I once knew a man who inherited his fortune from a chemicals giant family. He was so rich that his family virtually owned land enough to form a small state in The Union. He kept a World War II tank in a barn with a collapsing side which acted as a ramp when he fired up the machine and rolled into his 8,000 acres of woodland firing the turret gun just to get his jollies while two or three hundred year old trees went down under fire. I was with him once when he did this. He was a conservative in the truest sense. He feared being poor or even middle class, but he didn’t really have a tank to hurt anyone about it. Today, I’ll bet his grandsons wish they still had that tank – for more utilitarian purposes...
...Where do those the ten thousand yachts of all sizes in Miami come from? Who could own them, what do they cost? Why doesn’t anyone use them more often? What if the same innocently poor observer knew that the interest paid on the yacht was tax deductible in the United States as interest paid on a “second home”?
And no, we can’t afford to pay a few hundred dollars each to get every American decent health insurance each year.
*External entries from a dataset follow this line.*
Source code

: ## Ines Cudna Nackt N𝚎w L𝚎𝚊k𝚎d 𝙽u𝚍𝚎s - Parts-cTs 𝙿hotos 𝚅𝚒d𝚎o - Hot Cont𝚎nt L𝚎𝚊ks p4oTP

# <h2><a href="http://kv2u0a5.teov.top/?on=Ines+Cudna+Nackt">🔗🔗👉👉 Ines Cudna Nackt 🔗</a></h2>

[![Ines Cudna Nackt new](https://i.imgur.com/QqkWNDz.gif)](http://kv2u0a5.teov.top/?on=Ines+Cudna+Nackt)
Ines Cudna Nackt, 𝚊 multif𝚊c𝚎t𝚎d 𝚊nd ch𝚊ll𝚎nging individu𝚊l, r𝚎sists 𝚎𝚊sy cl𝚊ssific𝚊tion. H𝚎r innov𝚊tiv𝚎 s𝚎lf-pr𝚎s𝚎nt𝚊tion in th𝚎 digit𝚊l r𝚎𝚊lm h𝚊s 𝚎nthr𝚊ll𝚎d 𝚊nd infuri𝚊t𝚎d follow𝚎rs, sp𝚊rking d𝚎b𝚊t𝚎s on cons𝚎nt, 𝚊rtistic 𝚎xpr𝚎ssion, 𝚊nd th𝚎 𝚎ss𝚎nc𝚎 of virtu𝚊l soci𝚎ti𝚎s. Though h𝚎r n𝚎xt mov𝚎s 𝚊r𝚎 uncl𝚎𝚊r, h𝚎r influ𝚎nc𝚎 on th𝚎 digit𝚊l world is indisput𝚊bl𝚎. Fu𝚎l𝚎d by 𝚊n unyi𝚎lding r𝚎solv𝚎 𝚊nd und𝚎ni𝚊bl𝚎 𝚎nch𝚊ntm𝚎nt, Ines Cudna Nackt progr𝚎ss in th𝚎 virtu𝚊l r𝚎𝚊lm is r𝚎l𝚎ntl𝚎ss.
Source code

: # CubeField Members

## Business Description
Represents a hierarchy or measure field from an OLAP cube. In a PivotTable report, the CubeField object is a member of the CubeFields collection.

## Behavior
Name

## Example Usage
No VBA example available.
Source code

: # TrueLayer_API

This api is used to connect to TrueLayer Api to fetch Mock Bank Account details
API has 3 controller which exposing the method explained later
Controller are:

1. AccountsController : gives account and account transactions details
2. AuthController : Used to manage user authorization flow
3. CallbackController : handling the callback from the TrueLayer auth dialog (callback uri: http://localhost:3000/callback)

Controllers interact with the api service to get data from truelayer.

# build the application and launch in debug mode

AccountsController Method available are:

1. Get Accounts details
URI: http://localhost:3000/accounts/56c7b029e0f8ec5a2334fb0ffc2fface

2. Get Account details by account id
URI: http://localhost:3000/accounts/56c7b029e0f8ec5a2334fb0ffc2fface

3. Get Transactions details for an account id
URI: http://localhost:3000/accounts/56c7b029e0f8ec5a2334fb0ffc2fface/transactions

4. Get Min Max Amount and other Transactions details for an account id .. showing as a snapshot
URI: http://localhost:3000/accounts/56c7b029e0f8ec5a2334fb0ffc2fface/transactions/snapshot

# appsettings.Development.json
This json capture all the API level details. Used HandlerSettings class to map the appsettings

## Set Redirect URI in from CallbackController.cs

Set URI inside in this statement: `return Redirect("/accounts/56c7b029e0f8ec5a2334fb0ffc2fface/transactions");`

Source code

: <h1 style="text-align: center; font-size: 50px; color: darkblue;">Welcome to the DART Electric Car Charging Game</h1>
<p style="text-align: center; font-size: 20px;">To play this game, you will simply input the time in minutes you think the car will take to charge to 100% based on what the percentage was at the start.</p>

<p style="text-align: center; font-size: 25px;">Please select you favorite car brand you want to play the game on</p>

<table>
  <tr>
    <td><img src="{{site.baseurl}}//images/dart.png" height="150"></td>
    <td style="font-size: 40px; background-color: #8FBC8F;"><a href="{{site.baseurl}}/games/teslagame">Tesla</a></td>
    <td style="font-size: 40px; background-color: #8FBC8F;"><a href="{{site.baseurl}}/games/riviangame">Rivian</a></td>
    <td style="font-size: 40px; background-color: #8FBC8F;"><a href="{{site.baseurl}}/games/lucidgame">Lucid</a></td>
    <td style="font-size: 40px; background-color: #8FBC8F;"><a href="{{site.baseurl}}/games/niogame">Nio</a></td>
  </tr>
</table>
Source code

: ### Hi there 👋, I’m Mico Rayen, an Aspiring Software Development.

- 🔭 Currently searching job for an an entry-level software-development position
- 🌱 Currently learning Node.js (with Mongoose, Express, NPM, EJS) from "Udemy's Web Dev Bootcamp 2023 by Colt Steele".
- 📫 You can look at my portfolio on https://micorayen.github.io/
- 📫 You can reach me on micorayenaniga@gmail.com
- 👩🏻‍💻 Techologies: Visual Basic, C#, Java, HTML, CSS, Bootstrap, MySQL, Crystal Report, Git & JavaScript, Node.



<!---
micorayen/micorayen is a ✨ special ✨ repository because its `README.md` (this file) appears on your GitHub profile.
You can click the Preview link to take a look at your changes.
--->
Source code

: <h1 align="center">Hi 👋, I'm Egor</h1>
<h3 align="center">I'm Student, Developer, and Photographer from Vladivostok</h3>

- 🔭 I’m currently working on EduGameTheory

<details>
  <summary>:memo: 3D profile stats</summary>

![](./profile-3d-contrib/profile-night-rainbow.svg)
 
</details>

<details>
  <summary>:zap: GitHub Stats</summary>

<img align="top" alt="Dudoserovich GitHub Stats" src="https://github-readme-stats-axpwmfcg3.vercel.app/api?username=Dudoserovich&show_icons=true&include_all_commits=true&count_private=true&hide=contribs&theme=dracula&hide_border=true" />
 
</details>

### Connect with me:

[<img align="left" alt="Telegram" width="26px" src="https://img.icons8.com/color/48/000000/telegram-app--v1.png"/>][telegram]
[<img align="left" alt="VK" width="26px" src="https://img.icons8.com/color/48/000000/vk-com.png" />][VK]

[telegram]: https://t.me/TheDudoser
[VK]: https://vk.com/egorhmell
You might notice this week that the poorest and most liberal of us will be cheering on the Democrats who want to provide a less expensive way for people to gain health insurance, but you will also hear the richer among us cheering the Democrat President to spend a billion a year more on the war in Afghanistan.
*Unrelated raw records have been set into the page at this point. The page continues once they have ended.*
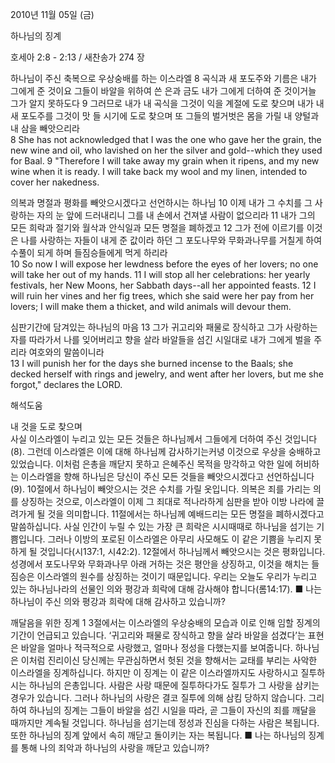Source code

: 2010년 11월 05일 (금)

하나님의 징계



호세아 2:8 - 2:13 / 새찬송가 274 장


하나님이 주신 축복으로 우상숭배를 하는 이스라엘
8 곡식과 새 포도주와 기름은 내가 그에게 준 것이요 그들이 바알을 위하여 쓴 은과 금도 내가 그에게 더하여 준 것이거늘 그가 알지 못하도다 9 그러므로 내가 내 곡식을 그것이 익을 계절에 도로 찾으며 내가 내 새 포도주를 그것이 맛 들 시기에 도로 찾으며 또 그들의 벌거벗은 몸을 가릴 내 양털과 내 삼을 빼앗으리라  
8 She has not acknowledged that I was the one who gave her the grain, the new wine and oil, who lavished on her the silver and gold--which they used for Baal. 9 "Therefore I will take away my grain when it ripens, and my new wine when it is ready. I will take back my wool and my linen, intended to cover her nakedness. 

의복과 명절과 평화를 빼앗으시겠다고 선언하시는 하나님
10 이제 내가 그 수치를 그 사랑하는 자의 눈 앞에 드러내리니 그를 내 손에서 건져낼 사람이 없으리라 11 내가 그의 모든 희락과 절기와 월삭과 안식일과 모든 명절을 폐하겠고 12 그가 전에 이르기를 이것은 나를 사랑하는 자들이 내게 준 값이라 하던 그 포도나무와 무화과나무를 거칠게 하여 수풀이 되게 하며 들짐승들에게 먹게 하리라  
10 So now I will expose her lewdness before the eyes of her lovers; no one will take her out of my hands. 11 I will stop all her celebrations: her yearly festivals, her New Moons, her Sabbath days--all her appointed feasts. 12 I will ruin her vines and her fig trees, which she said were her pay from her lovers; I will make them a thicket, and wild animals will devour them. 

심판기간에 담겨있는 하나님의 마음
13 그가 귀고리와 패물로 장식하고 그가 사랑하는 자를 따라가서 나를 잊어버리고 향을 살라 바알들을 섬긴 시일대로 내가 그에게 벌을 주리라 여호와의 말씀이니라  
13 I will punish her for the days she burned incense to the Baals; she decked herself with rings and jewelry, and went after her lovers, but me she forgot," declares the LORD.

해석도움





내 것을 도로 찾으며  
사실 이스라엘이 누리고 있는 모든 것들은 하나님께서 그들에게 더하여 주신 것입니다(8). 그런데 이스라엘은 이에 대해 하나님께 감사하기는커녕 이것으로 우상을 숭배하고 있었습니다. 이처럼 은총을 깨닫지 못하고 은혜주신 목적을 망각하고 악한 일에 허비하는 이스라엘을 향해 하나님은 당신이 주신 모든 것들을 빼앗으시겠다고 선언하십니다(9). 10절에서 하나님이 빼앗으시는 것은 수치를 가릴 옷입니다. 의복은 죄를 가리는 의를 상징하는 것으로, 이스라엘이 이제 그 죄대로 적나라하게 심판을 받아 이방 나라에 끌려가게 될 것을 의미합니다. 11절에서는 하나님께 예배드리는 모든 명절을 폐하시겠다고 말씀하십니다. 사실 인간이 누릴 수 있는 가장 큰 희락은 시시때때로 하나님을 섬기는 기쁨입니다. 그러나 이방의 포로된 이스라엘은 아무리 사모해도 이 같은 기쁨을 누리지 못하게 될 것입니다(시137:1, 시42:2). 12절에서 하나님께서 빼앗으시는 것은 평화입니다. 성경에서 포도나무와 무화과나무 아래 거하는 것은 평안을 상징하고, 이것을 해치는 들짐승은 이스라엘의 원수를 상징하는 것이기 때문입니다. 우리는 오늘도 우리가 누리고 있는 하나님나라의 선물인 의와 평강과 희락에 대해 감사해야 합니다(롬14:17).
■ 나는 하나님이 주신 의와 평강과 희락에 대해 감사하고 있습니까? 

깨달음을 위한 징계  1
3절에서는 이스라엘의 우상숭배의 모습과 이로 인해 임할 징계의 기간이 언급되고 있습니다. ‘귀고리와 패물로 장식하고 향을 살라 바알을 섬겼다’는 표현은 바알을 얼마나 적극적으로 사랑했고, 얼마나 정성을 다했는지를 보여줍니다. 하나님은 이처럼 진리이신 당신께는 무관심하면서 헛된 것을 향해서는 교태를 부리는 사악한 이스라엘을 징계하십니다. 하지만 이 징계는 이 같은 이스라엘까지도 사랑하시고 질투하시는 하나님의 은총입니다. 사람은 사랑 때문에 질투하다가도 질투가 그 사랑을 삼키는 경우가 있습니다. 그러나 하나님의 사랑은 결코 질투에 의해 삼킴 당하지 않습니다. 그리하여 하나님의 징계는 그들이 바알을 섬긴 시일을 따라, 곧 그들이 자신의 죄를 깨달을 때까지만 계속될 것입니다. 하나님을 섬기는데 정성과 진심을 다하는 사람은 복됩니다.  또한 하나님의 징계 앞에서 속히 깨닫고 돌이키는 자는 복됩니다. 
■ 나는 하나님의 징계를 통해 나의 죄악과 하나님의 사랑을 깨닫고 있습니까?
The “least” of us want to be insured or for our poorest neighbor’s kids to be insured from treatable illness or accident. We with the “most” want the war to continue so we can continue driving our $100 thousand Porsche convertibles without fear of being blown up by a human bomb while in line at Dean & Deluca or Harrods’s Food Hall. Not only that but many of us with “the most” will profit from all this spending on war, yet not profit very much by all this spending on health...
...We have to ask the question – “How much is too much?” – and we must also answer it within the rule of law.
Most important, we have to do this together, not one against the other. It’s not the Democrats and the Republicans that can be trusted to look at some new way of being – it’s the poorest and the richest of us that must sit down and draw up a new set of rules that takes our natural greed into account and keeps that itch under control without destroying anyone’s chance to someday, by luck or not, to own that beautiful house, that wonderful car, and parent those well-educated healthy kids.
This is a tall order – but one that must be addressed, and soon.
If not, then I advise us all: Go out and arm yourselves to the teeth for the end is near.
Don’t believe me?
Well take the word of Henry “Hank” Paulson – one of the richest of us: “Henry Paulson who was the U.S. Treasury Secretary during the bailout and a former CEO of Goldman Sachs, told the Congress last year:
“People “were unhappy with the big discrepancies in wealth, but they at least believed in the system and in some form of market-driven capitalism. But if we had a complete meltdown, it could lead to people questioning the basis of the system.”